Nicetas was born in Bithynian Caesarea of a pious family. His mother died eight days after his birth, and his father Philaretos became a monk. The child was raised by his grandmother. From his youth Nicetas attended church and was a disciple of the hermit Stephen.

At a relatively young age Nicetas joined the Medikion Monastery (μονή Μηδικίου) where Nicephorus was the hegoumenos (similar to abbot). In 790, After seven years at the monastery, Nicetas was ordained presbyter. When Nicephorus became ill, he entrusted to Nicetas the guidance of the monastery, and when Nicephorus died, Nicetas was chosen hegoumenos by the monks. His piety drew many others to join and follow him at the monastery.

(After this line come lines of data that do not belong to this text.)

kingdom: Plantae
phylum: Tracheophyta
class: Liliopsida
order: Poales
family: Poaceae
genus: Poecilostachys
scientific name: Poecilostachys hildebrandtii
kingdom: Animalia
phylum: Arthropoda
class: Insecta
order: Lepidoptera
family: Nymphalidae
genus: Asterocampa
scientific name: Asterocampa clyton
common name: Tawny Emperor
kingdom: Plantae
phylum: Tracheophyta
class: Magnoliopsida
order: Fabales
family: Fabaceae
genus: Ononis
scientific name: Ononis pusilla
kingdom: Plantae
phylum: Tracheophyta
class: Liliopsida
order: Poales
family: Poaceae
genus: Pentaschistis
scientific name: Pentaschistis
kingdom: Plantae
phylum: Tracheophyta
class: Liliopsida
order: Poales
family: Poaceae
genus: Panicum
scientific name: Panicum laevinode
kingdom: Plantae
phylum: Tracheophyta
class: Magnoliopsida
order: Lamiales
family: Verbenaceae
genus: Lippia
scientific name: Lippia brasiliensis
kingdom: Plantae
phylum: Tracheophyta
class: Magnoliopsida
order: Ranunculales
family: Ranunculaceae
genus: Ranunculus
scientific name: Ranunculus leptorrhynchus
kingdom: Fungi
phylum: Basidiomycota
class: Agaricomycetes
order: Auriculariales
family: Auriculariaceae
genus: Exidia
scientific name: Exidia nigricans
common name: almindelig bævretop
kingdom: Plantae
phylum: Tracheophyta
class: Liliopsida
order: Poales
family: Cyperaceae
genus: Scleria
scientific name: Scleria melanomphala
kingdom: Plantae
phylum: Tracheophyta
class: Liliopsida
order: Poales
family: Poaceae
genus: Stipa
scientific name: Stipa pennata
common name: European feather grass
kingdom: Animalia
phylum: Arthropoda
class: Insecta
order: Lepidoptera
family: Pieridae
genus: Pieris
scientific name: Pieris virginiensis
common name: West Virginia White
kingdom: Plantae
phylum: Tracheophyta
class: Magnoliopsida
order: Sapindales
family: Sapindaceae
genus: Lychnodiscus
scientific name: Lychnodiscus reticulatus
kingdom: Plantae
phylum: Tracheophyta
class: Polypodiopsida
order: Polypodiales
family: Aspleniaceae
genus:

Twice he was imprisoned for taking stands against the heresy of iconoclasm. According to the Russian and Serbian “Synaxars”, his courageous opposition to the iconoclasts resulted in his exile, at the beginning of the 9th century, during the reign of Leo V the Armenian in Byzantium. Upon the death of the Emperor Leo, Nicetas was released, but rather than return to Medikion retreating to an austere life in a monastery near Constantinople, where he died in 824. His remains were brought back to the monastery of Medikion.

Several medieval lives of Nicetas exist. The most important of these is the life by Theosterictus, who states that he was a disciple of Nicetas.

In his Canon, written by the Constantinopolitan hieromonk, Saint Joseph the Hymnographer, the life led by Saint Nicetas was described as ascetic, God–pleasing, and full of charity. He is mentioned as a wonderworker, with the gift of healing.

References to St. Nicetas have been found in old manuscripts originating from the Greek Orthodox Patriarchate of Jerusalem, and in menaia from the Orthodox Patriarchates of Serbia and Russia. A church, first constructed in the 18th century, was dedicated to him on the Greek island of Lefkas.